Rapid Instructional Design

Instructional design is a critical component of education particularly in the field of e-learning. Instructional design can be defined as the application of learning principles in order to support the learning of students. To put it simply, instructional design involves designing the teaching in a way that improves learning.

In this post, we will look at one example of an instructional design. We will look at Dave Meiers’s Rapid Instructional Design (RID).

Meier’s RID model uses learning techniques that speed up learning and includes a learning environment that emphasizes practice, feedback, and experience rather than presentations. RID is focused on active learning rather than the traditional model of passive learning through such examples as lecturing.

The RID model has the following four phases

  • Preparation
  • Presentation
  • Practice
  • Performance

Preparation

Preparation is about preparing the learner for learning. In this first step, the teacher would share the big picture of the learning experience. This includes state the goals and benefits of the learning experience. Other activities at this step are to arouse the interest of the reader in an appropriate matter and to deal with any potential problems that would impede the learning.
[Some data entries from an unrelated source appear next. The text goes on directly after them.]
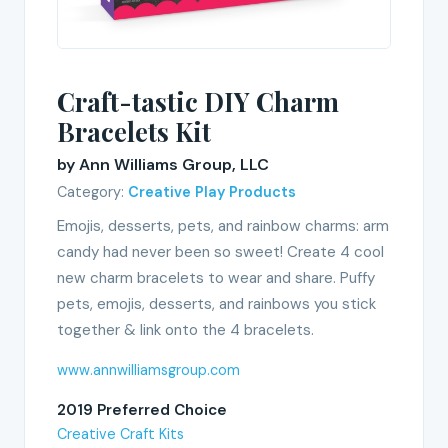
Craft-tastic DIY Charm
Bracelets Kit
by Ann Williams Group, LLC
Category:
Creative Play Products
Emojis, desserts, pets, and rainbow charms: arm
candy had never been so sweet! Create 4 cool
new charm bracelets to wear and share. Puffy
pets, emojis, desserts, and rainbows you stick
together & link onto the 4 bracelets.
www.annwilliamsgroup.com
2019 Preferred Choice
Creative Craft Kits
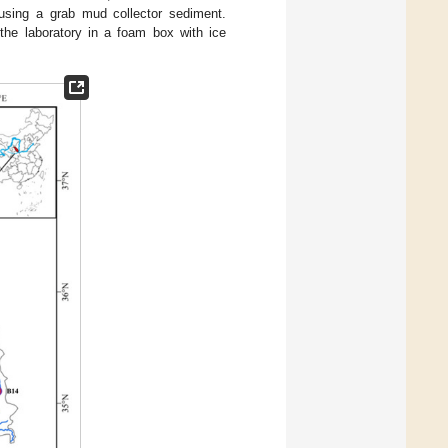
using a grab mud collector sediment.
the laboratory in a foam box with ice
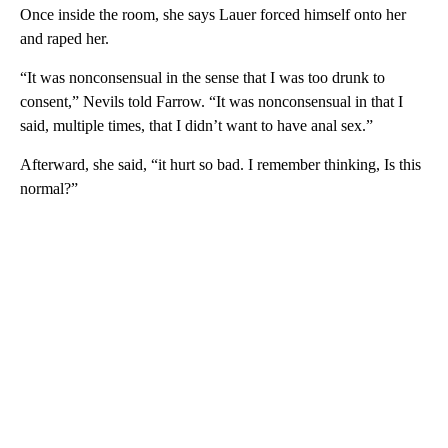
Once inside the room, she says Lauer forced himself onto her
and raped her.
“It was nonconsensual in the sense that I was too drunk to
consent,” Nevils told Farrow. “It was nonconsensual in that I
said, multiple times, that I didn’t want to have anal sex.”
Afterward, she said, “it hurt so bad. I remember thinking, Is this
normal?”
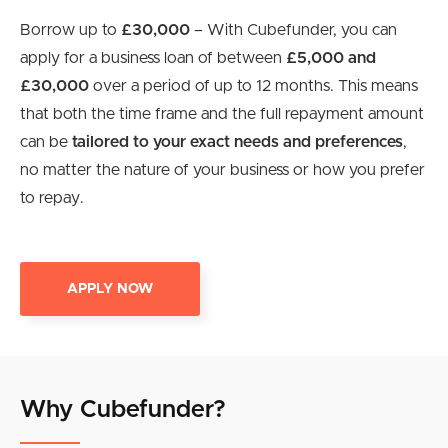
Borrow up to
£30,000
– With Cubefunder, you can
apply for a business loan of between
£5,000 and
£30,000
over a period of up to 12 months. This means
that both the time frame and the full repayment amount
can be
tailored to your exact needs and preferences
,
no matter the nature of your business or how you prefer
to repay.
APPLY NOW
Why Cubefunder?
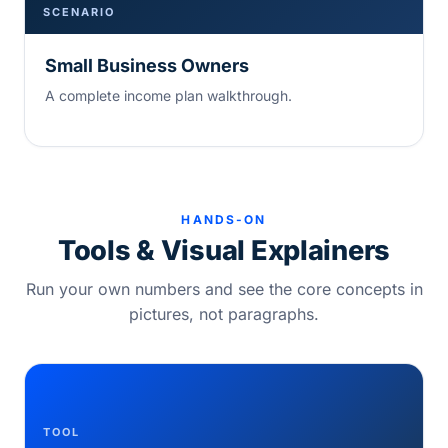
SCENARIO
Small Business Owners
A complete income plan walkthrough.
HANDS-ON
Tools & Visual Explainers
Run your own numbers and see the core concepts in
pictures, not paragraphs.
TOOL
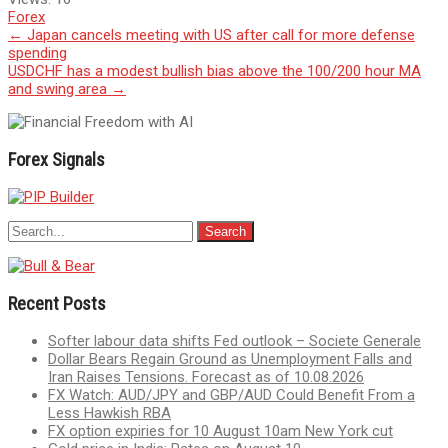
Forex
Post
←
Japan cancels meeting with US after call for more defense
spending
navigation
USDCHF has a modest bullish bias above the 100/200 hour MA
and swing area
→
Forex Signals
Recent Posts
Softer labour data shifts Fed outlook – Societe Generale
Dollar Bears Regain Ground as Unemployment Falls and
Iran Raises Tensions. Forecast as of 10.08.2026
FX Watch: AUD/JPY and GBP/AUD Could Benefit From a
Less Hawkish RBA
FX option expiries for 10 August 10am New York cut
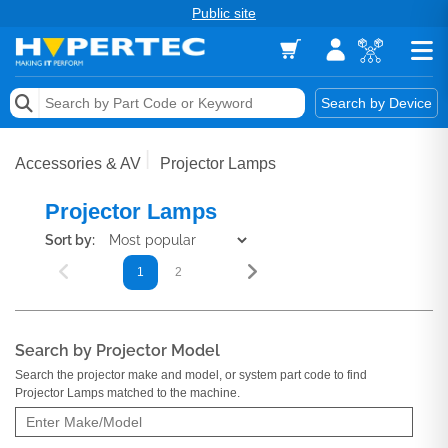
Public site
Memory
Search by Device
Accessories & AV
Accessories & AV
Projector Lamps
Storage & Networking
Projector Lamps
Keytools Assistive Technology
Sort by:
1
2
Services & Tools
Vendors
Search by Projector Model
Search the projector make and model, or system part code to find
Projector Lamps matched to the machine.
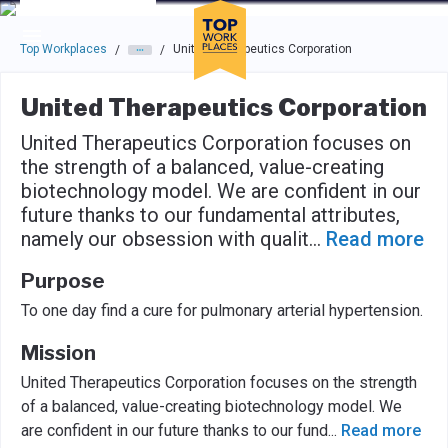
Skip to main navigation
Skip to main content
Press enter to activate the dialog and use the tab key to navigat
Top Workplaces
United Therapeutics Corporation
/
/
United Therapeutics Corporation
United Therapeutics Corporation focuses on
the strength of a balanced, value-creating
biotechnology model. We are confident in our
future thanks to our fundamental attributes,
namely our obsession with qualit
...
Read more
Purpose
To one day find a cure for pulmonary arterial hypertension.
Mission
United Therapeutics Corporation focuses on the strength
of a balanced, value-creating biotechnology model. We
are confident in our future thanks to our fund
...
Read more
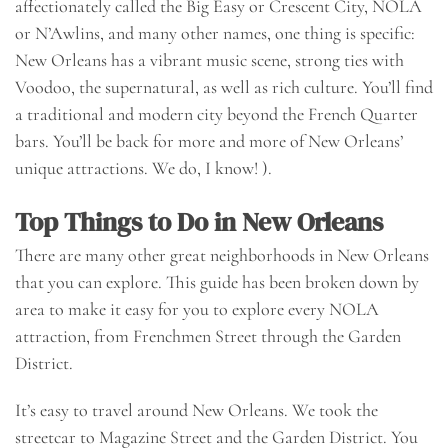
affectionately called the Big Easy or Crescent City, NOLA
or N’Awlins, and many other names, one thing is specific:
New Orleans has a vibrant music scene, strong ties with
Voodoo, the supernatural, as well as rich culture. You’ll find
a traditional and modern city beyond the French Quarter
bars. You’ll be back for more and more of New Orleans’
unique attractions. We do, I know! ).
Top Things to Do in New Orleans
There are many other great neighborhoods in New Orleans
that you can explore. This guide has been broken down by
area to make it easy for you to explore every NOLA
attraction, from Frenchmen Street through the Garden
District.
It’s easy to travel around New Orleans. We took the
streetcar to Magazine Street and the Garden District. You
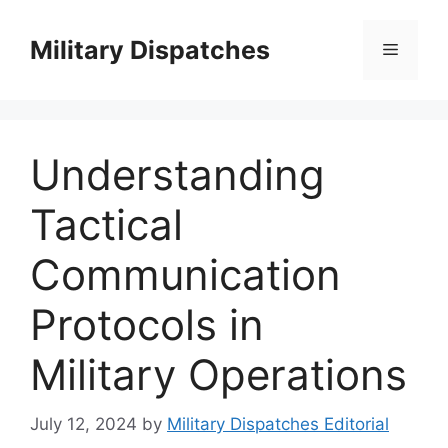
Skip
to
Military Dispatches
Menu
content
Understanding
Tactical
Communication
Protocols in
Military Operations
July 12, 2024
by
Military Dispatches Editorial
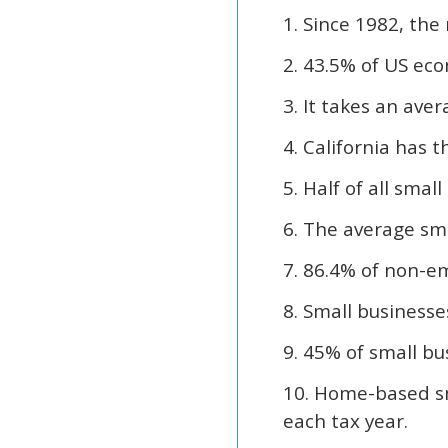
1. Since 1982, the
2. 43.5% of US econ
3. It takes an aver
4. California has 
5. Half of all sma
6. The average sma
7. 86.4% of non-em
8. Small businesse
9. 45% of small b
10. Home-based sm
each tax year.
How this can be done varies. Often, beginning a lesson with a story or illustration can arouse interest. Dealing with problem students could be one way to deal with potential barriers to learning.

Presentation

At the presentation step, the learners are first exposed to the new knowledge and or skill. Whereas traditional teaching focuses on content delivery, the RID model focus on interactive activities and discovery learning.

A primary goal of RID is to use and incorporate real world phenomenon into the teaching. For example, do not only talk about math but develop lessons from the real world involving people and companies for the students. This enhances relevancy.

Practice

Practice involves having the students use whatever they just learned. This is critical as this allows them to learn through trial-and-error. As they receive feedback on their progress the students develop mastery.

Practice is easy in such fields as math, science, and even music. For more abstract fields such as critical thinking, theology, and philosophy. Practice takes place via discussion or through expressing ideas in writing. Demonstrating thought through communicating ideas verbally and in writing are forms of practice for more abstract subjects.

Performance

Performance is the application of the skill in a real-world setting. This is also known as an authentic assessment. How this is done is discipline specific.

In education, performance includes such activities as the student teaching phase of a new teacher. This allows the student to apply many of the skills they learned during their teacher training. In music, the recital serves as an excellent model of performance.

Conclusion

The RID model is just one of many ways to guide the learners of students. The value of this model is in the simplicity of its approach and the emphasis on active learning.